Many issues that people have with the carpal tunnel will go through the standard succession of problems. One day you'll feel some numbness in your hand, and you go to your doctor, who says to you "Wear this brace." And that'll make the problem go away. What's happening is you've had some swelling in your carpal tunnel, and by putting the brace on, it stops you from abusing it. The swelling goes down, but then the sheath around the tendons will grow a bit. You'll find that over time, the quick fixes like wearing a splint are less effective. Pretty soon, your hand is just a piece of meat. You can't do much with it that requires the small motor muscles.
I got to the point where I really couldn't sign my name. I had to learn to write. I could kind of grasp a pen, but I couldn't do side-to-side motions in my fingers, because that mostly requires your small motor muscles, which you lose control of.
Bill Venners: You lose control of them or it's too painful?
James Gosling: You lose control of them. You can do anything that uses just the tendons. I could make a fist, but I couldn't spread my fingers. I learned to grab a pen and then use my elbow and shoulder. I could kind of write, but could just barely sign for lunch.
Bill Venners: I've heard of people who can't turn keys anymore.

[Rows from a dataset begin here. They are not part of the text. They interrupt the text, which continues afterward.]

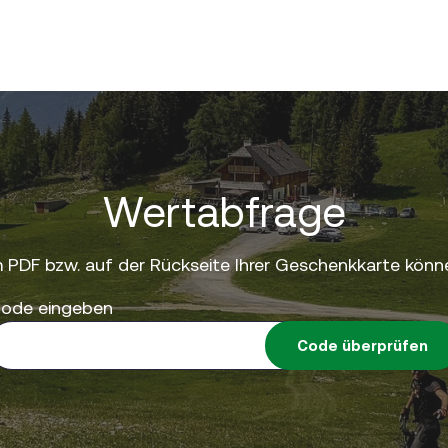
Wertabfrage
 PDF bzw. auf der Rückseite Ihrer Geschenkkarte könne
ode eingeben
Code überprüfen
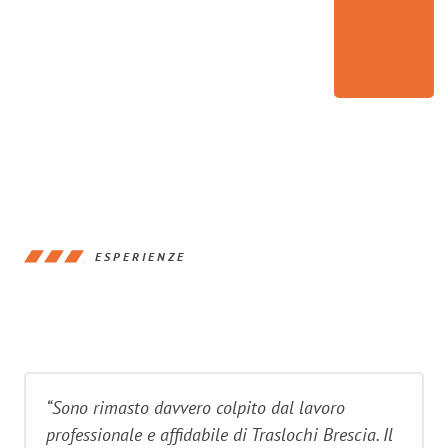
ESPERIENZE
“Sono rimasto davvero colpito dal lavoro
professionale e affidabile di Traslochi Brescia. Il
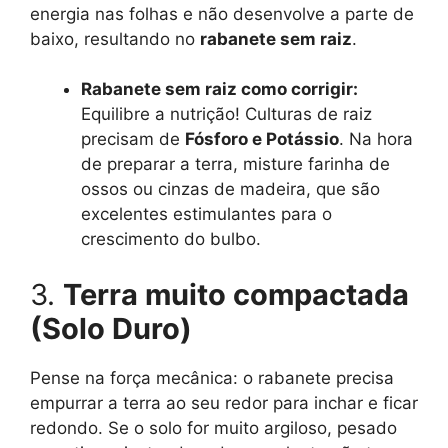
energia nas folhas e não desenvolve a parte de
baixo, resultando no
rabanete sem raiz
.
Rabanete sem raiz como corrigir:
Equilibre a nutrição! Culturas de raiz
precisam de
Fósforo e Potássio
. Na hora
de preparar a terra, misture farinha de
ossos ou cinzas de madeira, que são
excelentes estimulantes para o
crescimento do bulbo.
3.
Terra muito compactada
(Solo Duro)
Pense na força mecânica: o rabanete precisa
empurrar a terra ao seu redor para inchar e ficar
redondo. Se o solo for muito argiloso, pesado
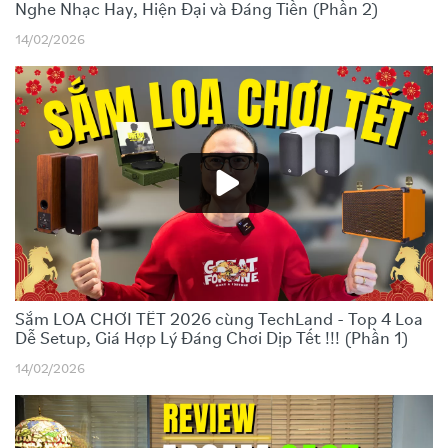
Nghe Nhạc Hay, Hiện Đại và Đáng Tiền (Phần 2)
14/02/2026
Sắm LOA CHƠI TẾT 2026 cùng TechLand - Top 4 Loa
Dễ Setup, Giá Hợp Lý Đáng Chơi Dịp Tết !!! (Phần 1)
14/02/2026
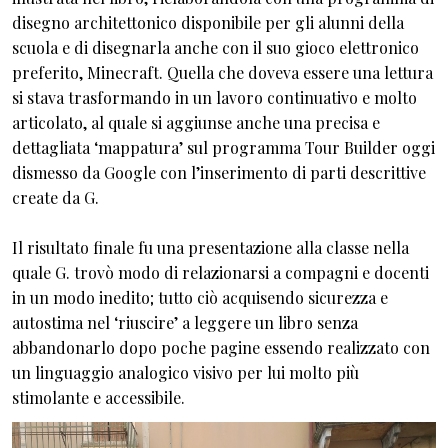
disegno architettonico disponibile per gli alunni della
scuola e di disegnarla anche con il suo gioco elettronico
preferito, Minecraft. Quella che doveva essere una lettura
si stava trasformando in un lavoro continuativo e molto
articolato, al quale si aggiunse anche una precisa e
dettagliata ‘mappatura’ sul programma Tour Builder oggi
dismesso da Google con l’inserimento di parti descrittive
create da G.
Il risultato finale fu una presentazione alla classe nella
quale G. trovò modo di relazionarsi a compagni e docenti
in un modo inedito; tutto ciò acquisendo sicurezza e
autostima nel ‘riuscire’ a leggere un libro senza
abbandonarlo dopo poche pagine essendo realizzato con
un linguaggio analogico visivo per lui molto più
stimolante e accessibile.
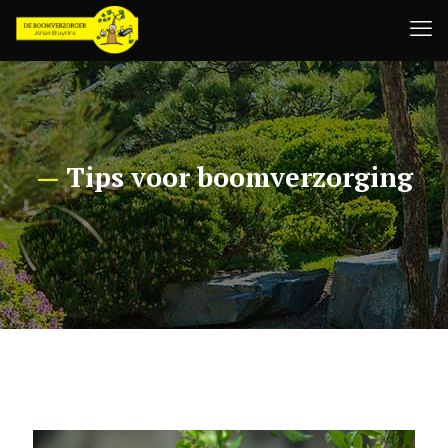
—
Tips voor boomverzorging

James Gosling: It's not so much turning the key, but can you actually manipulate your hand into a position to hold it, at least for a carpal tunnel issue.
For me, the thing that made a difference was finding doctors who could deal with the system rather than a particular problem. All these problems look the same from the symptomatic point of view, namely your hand, your wrist, or your forearm hurts. And it's often a fairly generic hurt. When it comes from a nerve pinch, the nerve pinch can be anywhere. So, doctors can say, "Try this or try that." A hand specialist will look at it and say, "Well, the nerve propagation delay across your carpal tunnel isn't too bad, that can't be causing your problem," and, "Well, the nerve propagation delay across your elbow isn't too bad, so that can't be causing your problem," and "The nerve propagation delay up there isn't too bad, so it's not causing a problem." But when you add them all up, it's a problem.
Bill Venners: That reminds of what we talked about last time. That to understand large, complex software systems you have look at and understand individual pieces, but also understand how those pieces interact to form the whole system.
James Gosling: Yeah, and one of the sad things about modern medicine is that the doctors tend to be pretty specialized. The specialization is completely unavoidable. There's just so much knowledge. You could spend your whole life just understanding hands or elbows.